We note that this is not a situation where the application of deemed approval results in
the granting of a permit “wholly at odds with the zoning ordinance.” Appeal of Newton
Enters., 167 Vt. at 462. Here, the tie vote evidences that half of the Planning Commission
members appointed at the time determined that Applicant’s application does comply with the
relevant municipal regulations. If the vote had been delayed until a fifth Planning Commission
member was able to review and vote on the application, that vote could have lead to approval
of the application.
For these reasons, we conclude that the Planning Commission never reached a decision
on Applicant’s application for site plan approval, and that, therefore, Applicant’s proposal was
deemed approved 45 days after the Planning Commission closed its public hearing on the
proposal—that is, it was deemed approved on October 27, 2011. We therefore GRANT
Main St. Place, LLC (PC tie vote), No. 168-11-11 Vtec (EO on Cross-Mots for Summ. J.) (06-19-12) Pg. 5 of 5.
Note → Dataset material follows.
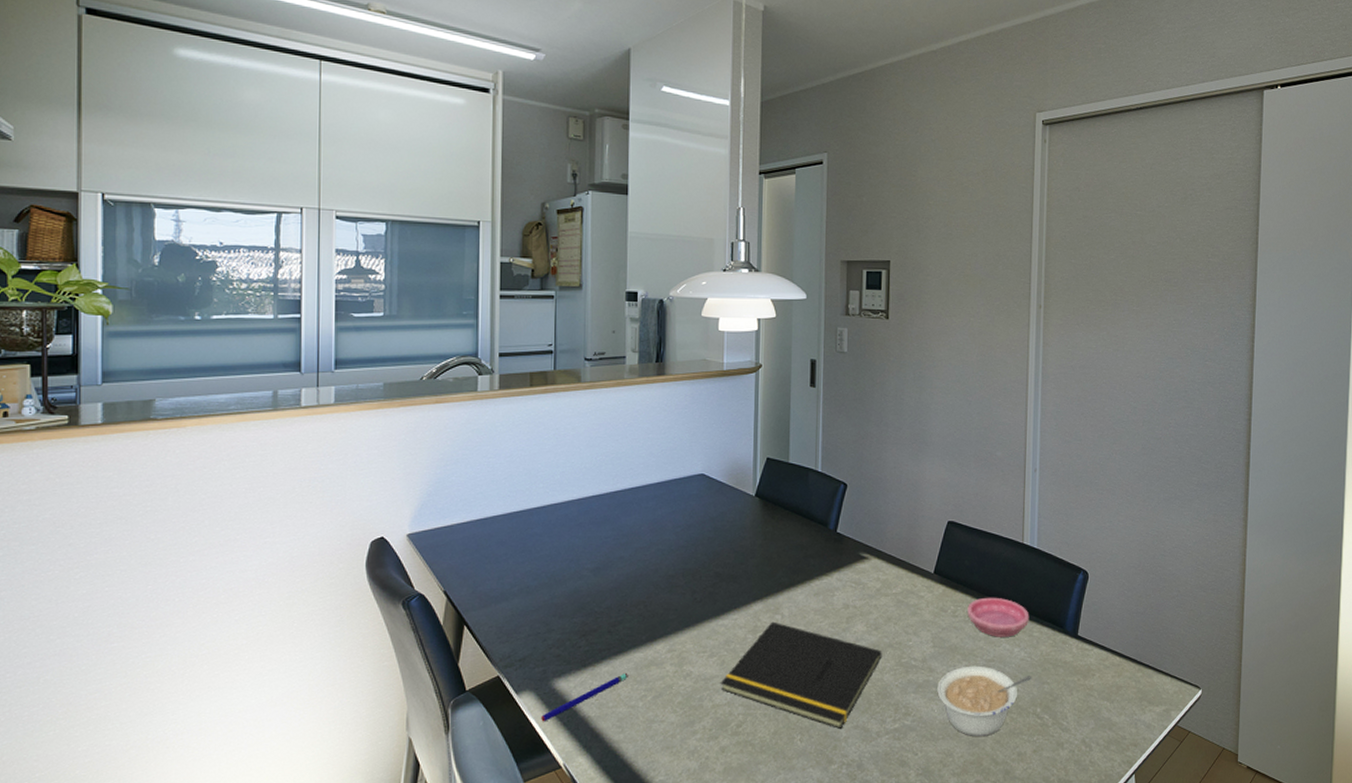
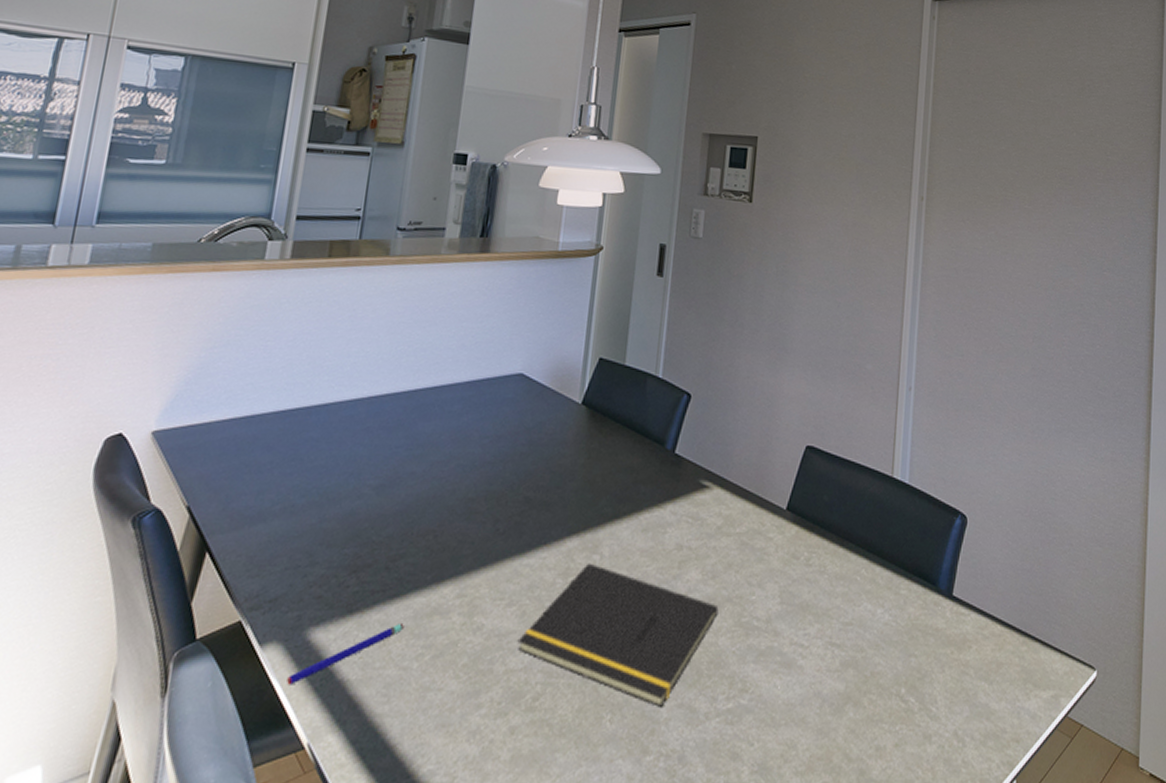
legume: present [937,665,1032,736] -> none [782,629,897,723]
saucer: present [967,597,1030,637] -> none [823,542,897,595]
Applicant’s motion seeking summary judgment that its application was deemed approved and
DENY the Village’s cross-motion on this issue.
Conclusion
Although we conclude that Applicant’s application was deemed approved, these rulings
do not conclude the matter before us. Qualifying parties are entitled to appeal a deemed
approved decision of an appropriate municipal panel under 24 V.S.A § 4471(a), just as they can
appeal affirmatively rendered decisions. To hold otherwise would create a perverse incentive
for applicants to encourage delay in the proceedings of an appropriate municipal panel.
Generally, appeals from the decisions of municipal panels must be filed 30 days after the
date of the decision, and an additional 34 days is granted for subsequent cross-appeals.
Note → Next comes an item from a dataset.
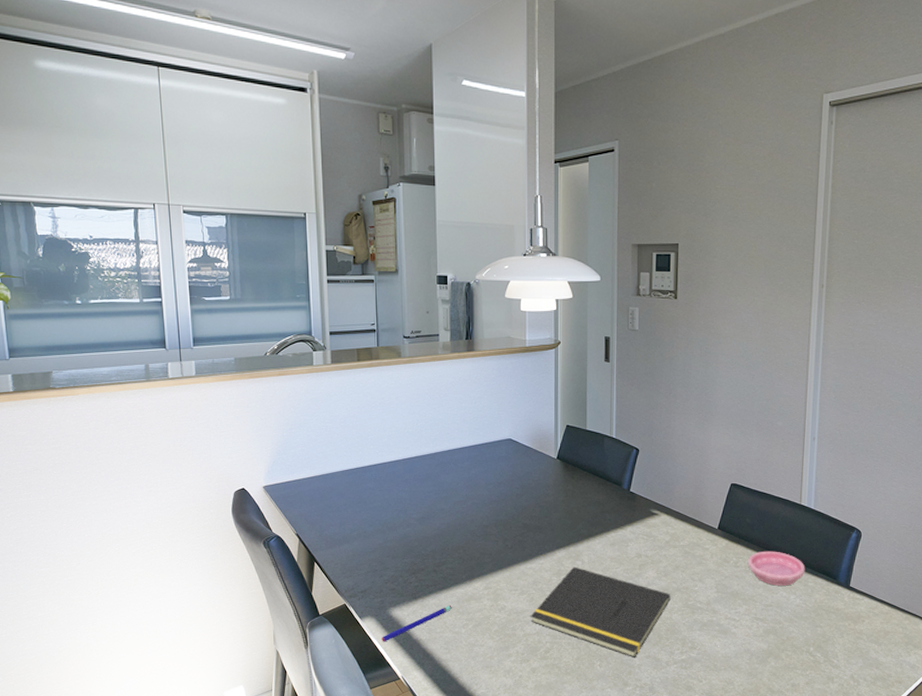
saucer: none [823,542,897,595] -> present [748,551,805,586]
V.R.E.C.P. 5(b), (f).3 Here, the Village’s notice of appeal was filed on November 15, 2011, within
thirty days of Applicant’s proposal becoming deemed approved, and Applicant’s cross-appeal
followed on November 29, 2011, also within the required time period.
Because the first Question from both Applicant’s and the Village’s Statement of
Questions is addressed by our resolution of the cross-motions for summary judgment, the only
Questions remaining for our review in Docket No. 168-11-11 Vtec are Question 2 from the
Applicant’s Statement of Questions and Questions 2 and 3 from the Village’s Statement of
Questions. The parties should prepare to address those legal issues at trial.
_________________________________________ June 19, 2012
Thomas S. Durkin, Judge Date
=============================================================================
Date copies sent to: ____________ Clerk's Initials _______
Copies sent to:
Jon T. Anderson, Attorney for Main Street Place, LLC
Paul S. Gilles, Attorney for Village of Derby Line
3Cross-appeals must be filed within 14 days after the original appellant files a statement of questions,
which is due 20 days after the original notice of appeal is filed. V.R.E.C.P. 5(b), (f).